I have a seat on a rock by the Andá River, beneath the biggest pitch pine that Mom planted, a straight tree shaggy with needles. When the weather permits, it reflects in the pool, creating two trees fused at the roots. Now nothing is reflected anywhere; everything is dull. That’s fine. It’s enough today to have a little of something dull, as I myself am in spirit and in truth, an assistant nurse from Reykjavík with a wet behind. Completely dull. Thoroughly lackluster.

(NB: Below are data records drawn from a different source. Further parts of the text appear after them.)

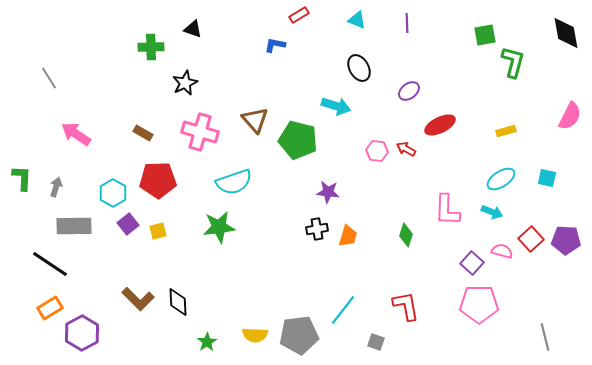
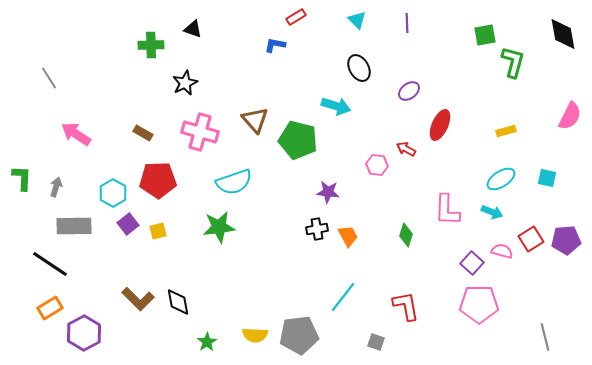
red rectangle at (299, 15): moved 3 px left, 2 px down
cyan triangle at (357, 20): rotated 24 degrees clockwise
black diamond at (566, 33): moved 3 px left, 1 px down
green cross at (151, 47): moved 2 px up
red ellipse at (440, 125): rotated 40 degrees counterclockwise
pink hexagon at (377, 151): moved 14 px down
orange trapezoid at (348, 236): rotated 45 degrees counterclockwise
red square at (531, 239): rotated 10 degrees clockwise
purple pentagon at (566, 240): rotated 8 degrees counterclockwise
black diamond at (178, 302): rotated 8 degrees counterclockwise
cyan line at (343, 310): moved 13 px up
purple hexagon at (82, 333): moved 2 px right
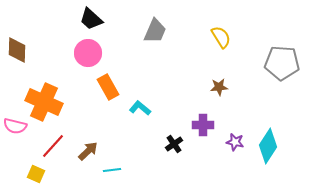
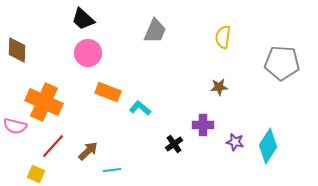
black trapezoid: moved 8 px left
yellow semicircle: moved 2 px right; rotated 140 degrees counterclockwise
orange rectangle: moved 5 px down; rotated 40 degrees counterclockwise
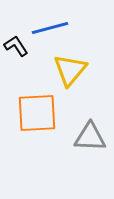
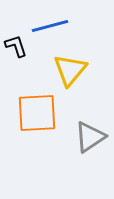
blue line: moved 2 px up
black L-shape: rotated 15 degrees clockwise
gray triangle: rotated 36 degrees counterclockwise
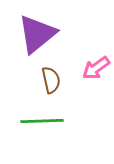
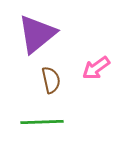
green line: moved 1 px down
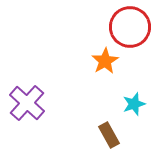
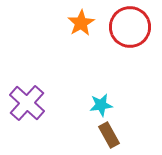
orange star: moved 24 px left, 38 px up
cyan star: moved 33 px left, 1 px down; rotated 10 degrees clockwise
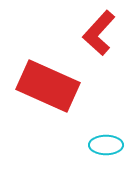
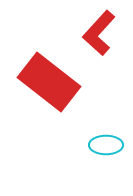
red rectangle: moved 1 px right, 4 px up; rotated 14 degrees clockwise
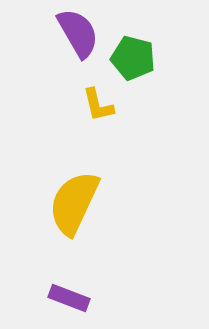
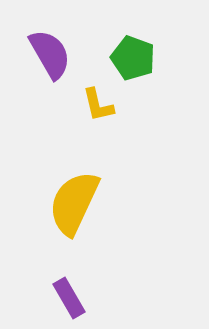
purple semicircle: moved 28 px left, 21 px down
green pentagon: rotated 6 degrees clockwise
purple rectangle: rotated 39 degrees clockwise
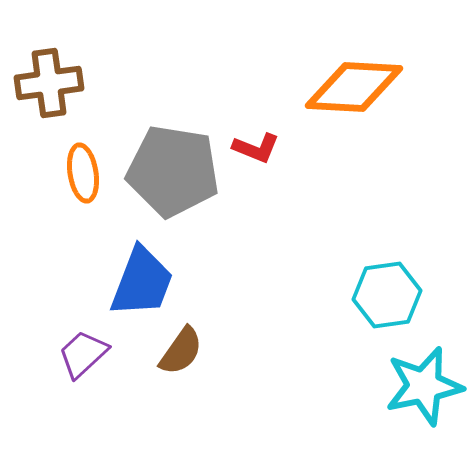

Something or other wails in the shrouded landscape. I thought I knew each and every sound, each and every bird, but I don’t recognize this one. A bird, one that’s tried to set course out of the fog, flies into an elastic window that gives in endlessly, wailing in fear of getting nowhere, that it will never winter in a warmer land, that it will be stuck here forever in this slimy fog in the season when any sort of weather can be expected.
Stuck in this stuff that covers the world and blocks the senses, but that doesn’t debilitate my breathing, unfortunately. I’m forced to keep breathing. Breathe, breathe, breathe, one two, one two. When Dad is dead, I can stop breathing, and then I can finally do what I please. While he’s alive, it’s unfitting for me to quit breathing. Out of the question to take my own life with a good conscience. Remember that. Don’t play with thoughts that will lead to nothing. When Dad is dead, I can reconsider the matter.